Researchers have made the "first-ever gamma-ray measurements of a gravitational lens."

The lens is a "natural telescope" that forms when the perfect alignment causes gravity from a space object to "bend and amplify light from a more distant source", a NASA news release reported.

The accomplishment could lead to even more impressive feats in the future, such as looking at emission zones around black holes. The researchers also hope to discover another gravitational lens using data from the Fermi Gamma-ray Space Telescope.

"We began thinking about the possibility of making this observation a couple of years after Fermi launched, and all of the pieces finally came together in late 2012," Teddy Cheung, lead scientist for the finding and an astrophysicist at the Naval Research Laboratory in Washington, said in the news release.

In September researchers noticed bright gamma ray flares coming from a source called B0218+357 located 4.35 billion light-years away. These flares allowed researchers to make the measurements. B0218+357 is a blazer, a galaxy known for "intense emissions and unpredictable behavior.

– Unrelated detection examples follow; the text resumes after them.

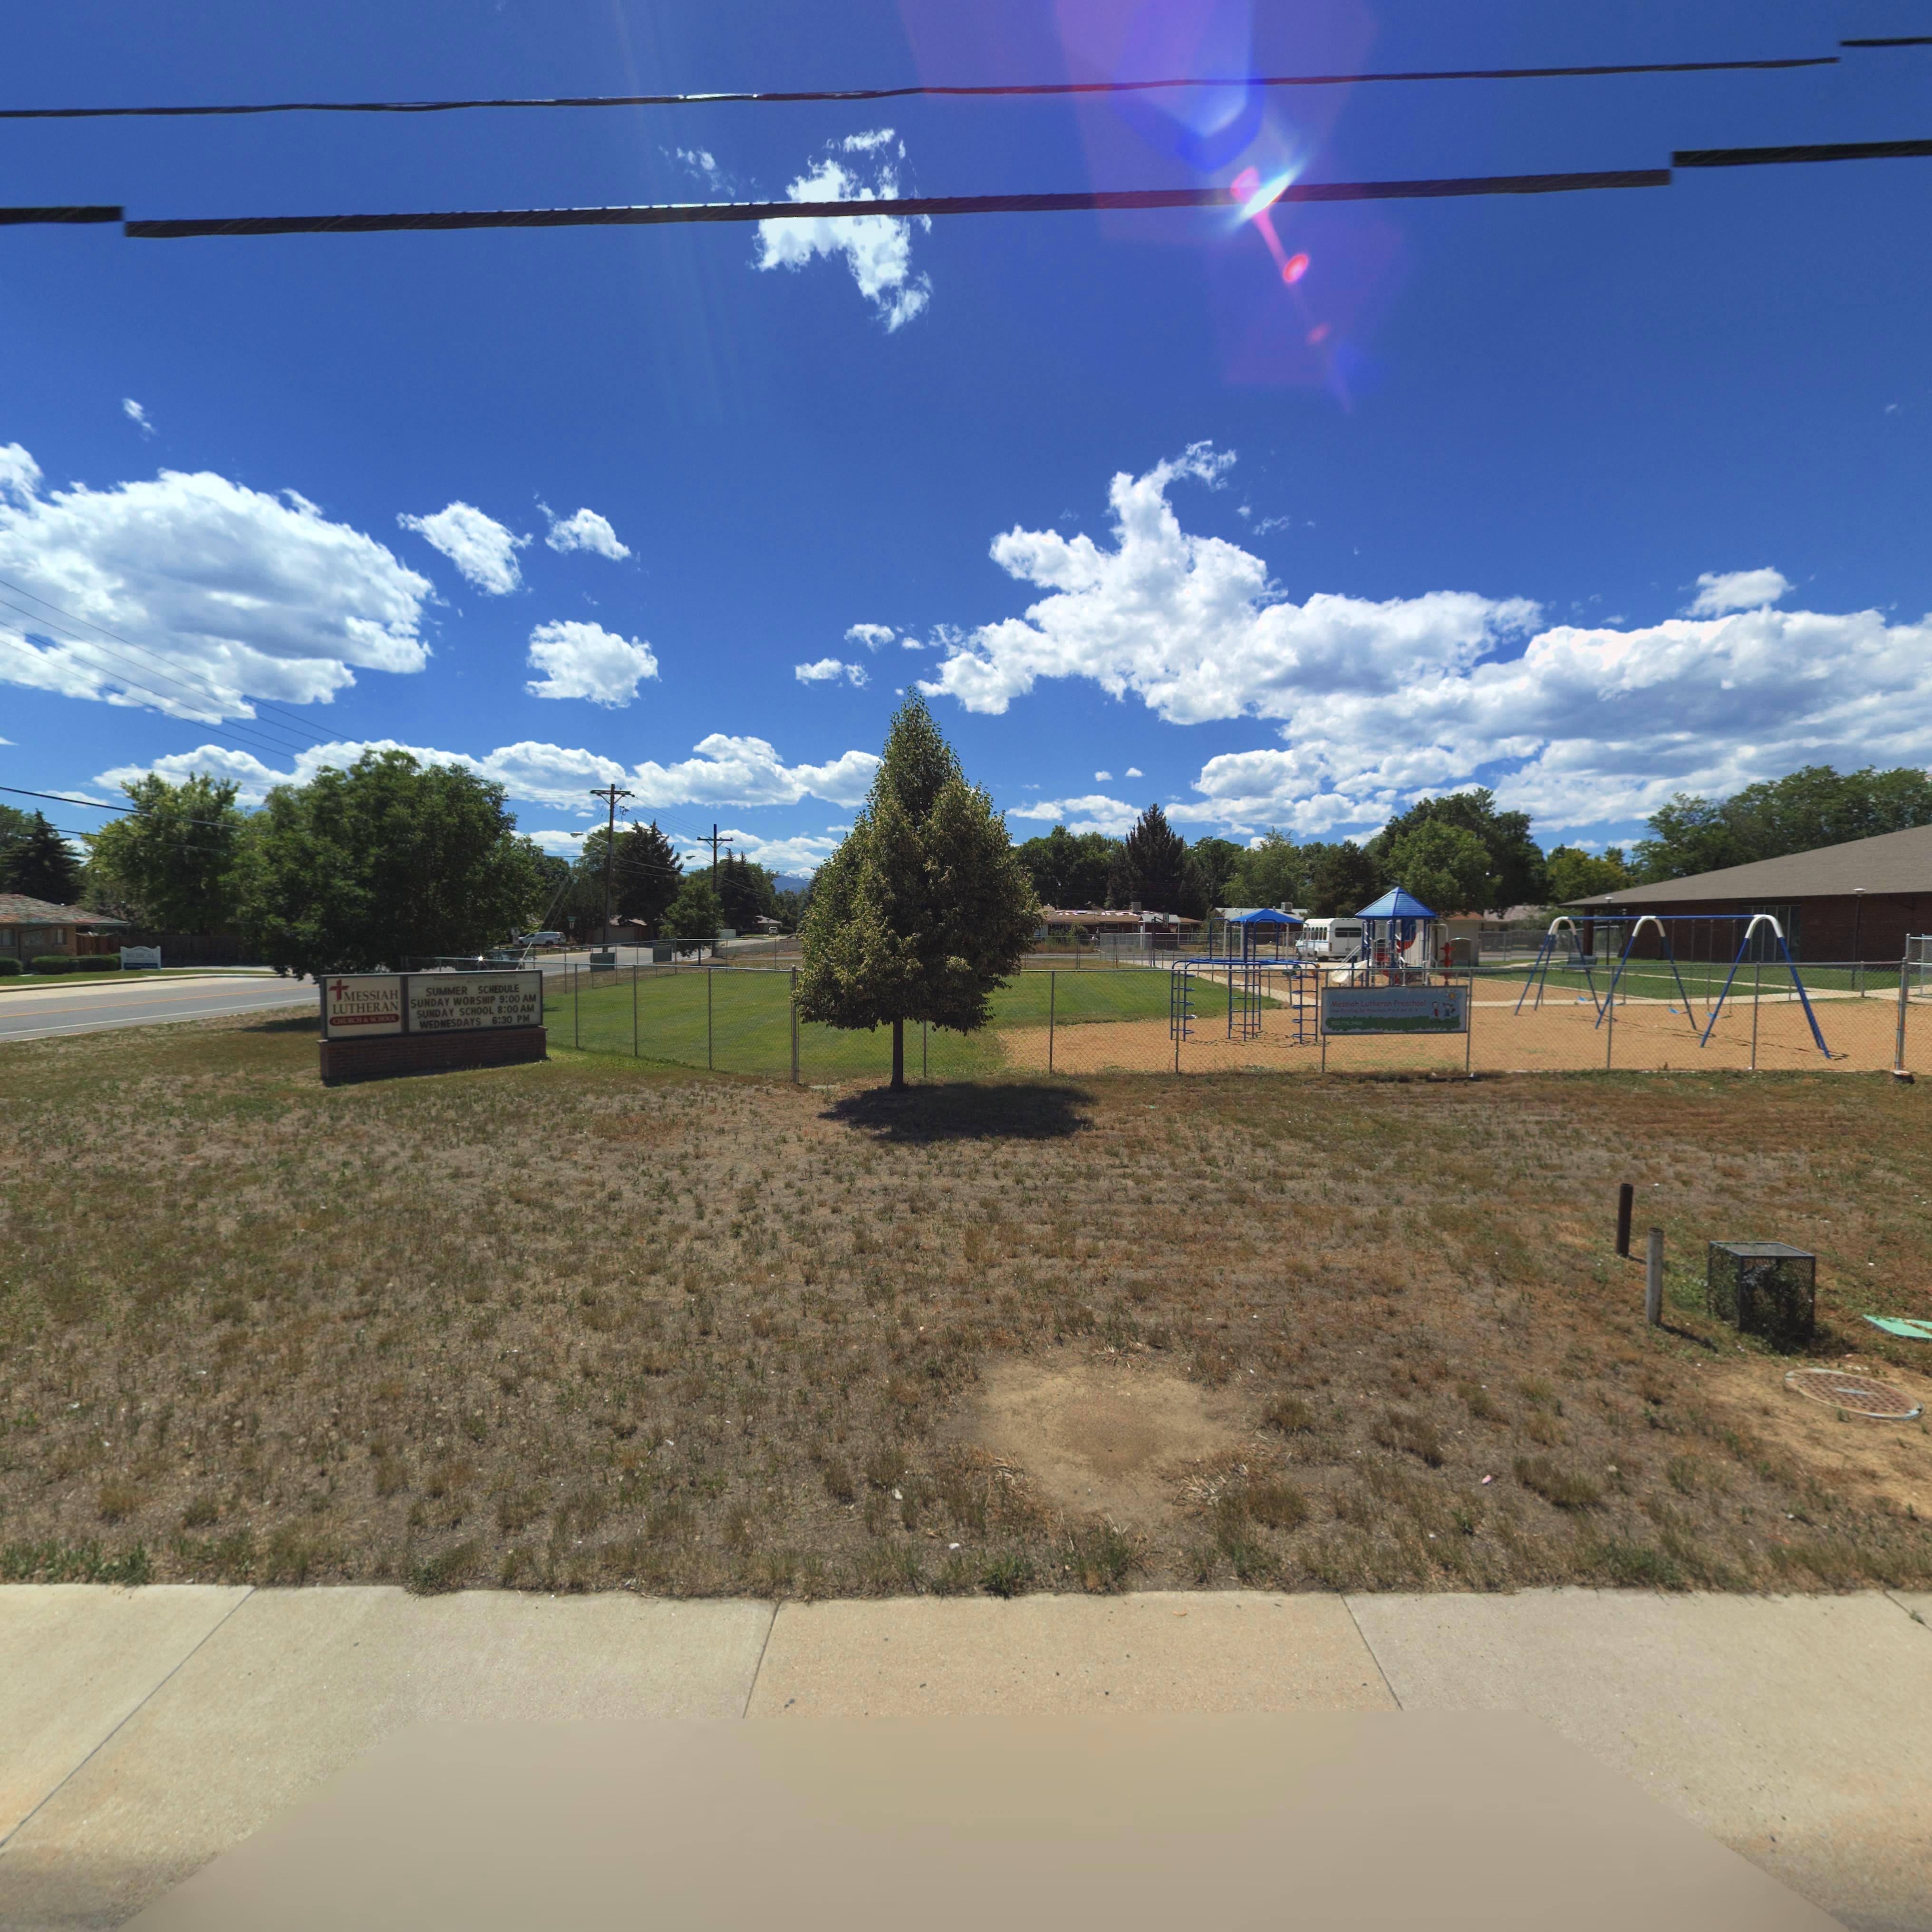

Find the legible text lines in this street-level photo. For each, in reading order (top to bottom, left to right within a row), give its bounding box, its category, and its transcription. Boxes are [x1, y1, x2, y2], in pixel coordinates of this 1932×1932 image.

[125, 951, 156, 958] BusinessName: MEDICAL
[343, 989, 398, 1002] BusinessName: MESSIAH
[332, 1000, 399, 1014] BusinessName: LUTHERAN
[332, 1014, 396, 1024] BusinessName: CHURCH * SCHOOL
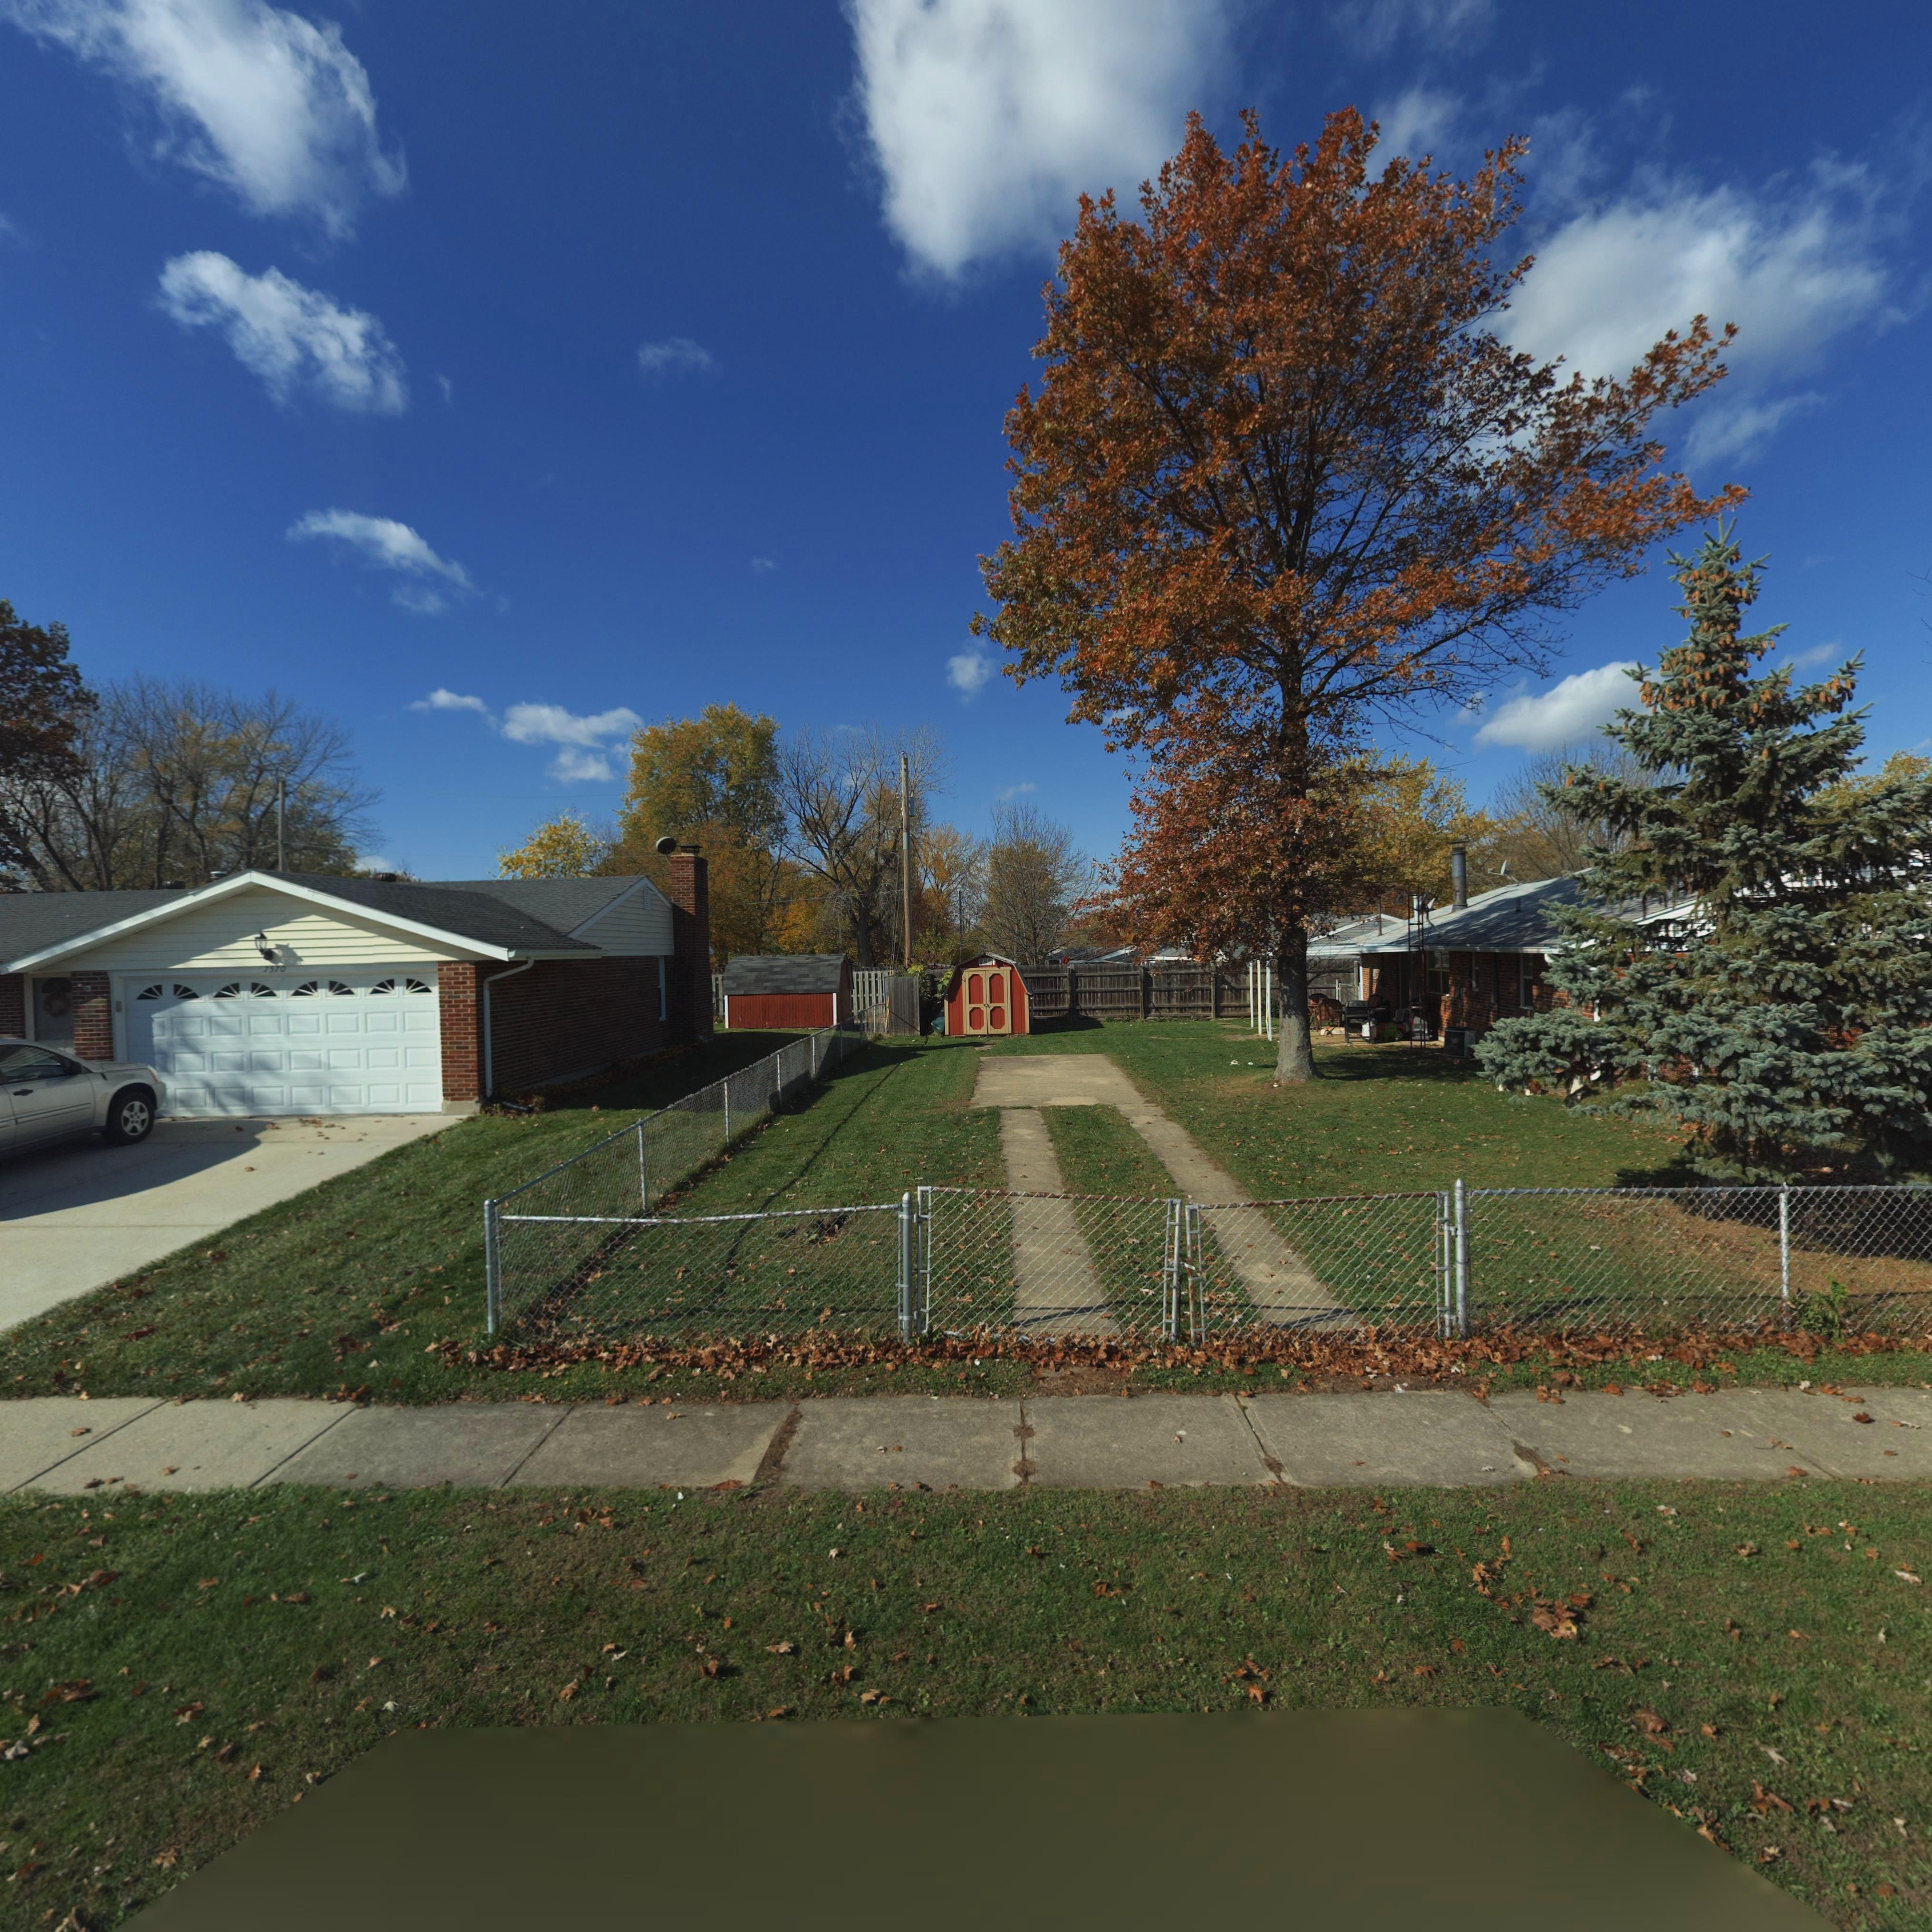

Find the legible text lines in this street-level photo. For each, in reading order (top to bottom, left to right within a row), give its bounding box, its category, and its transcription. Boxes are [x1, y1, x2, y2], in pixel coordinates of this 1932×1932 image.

[262, 965, 288, 974] StreetNumber: 7570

"At the blazar's heart is a supersized black hole with a mass millions to billions of times that of the sun. As matter spirals toward the black hole, some of it blasts outward as jets of particles traveling near the speed of light in opposite directions," the news release reported.

This phenomenon causes one jet to line up with the Earth, allowing researchers to look down it. Before the jet reaches us it passes to a galaxy similar to the Milky Way about four billion light-years away; the galaxy splits the into different paths which causes the researchers to see "dual images."

"One light path is slightly longer than the other, so when we detect flares in one image we can try to catch them days later when they replay in the other image," team member Jeff Scargle, an astrophysicist at NASA's Ames Research Center in Moffett Field, Calif, said in the news release.

When the object was discovered, the gamma ray bursts were the brightest outside of the Milky Way. The researchers observed three episodes of the flares with a playback delay of 11.46 days.

"Over the course of a day, one of these flares can brighten the blazar by 10 times in gamma rays but only 10 percent in visible light and radio, which tells us that the region emitting gamma rays is very small compared to those emitting at lower energies," team member Stefan Larsson, an astrophysicist at Stockholm University in Sweden said.

"As a result, the gravity of small concentrations of matter in the lensing galaxy may deflect and amplify gamma rays more significantly than lower-energy light. Disentangling these so-called microlensing effects poses a challenge to taking further advantage of high-energy lens observations," the news release reported.

The team hopes that by lookign at additional lens systems they will gain insight into the nature of black holes and how the universe expands.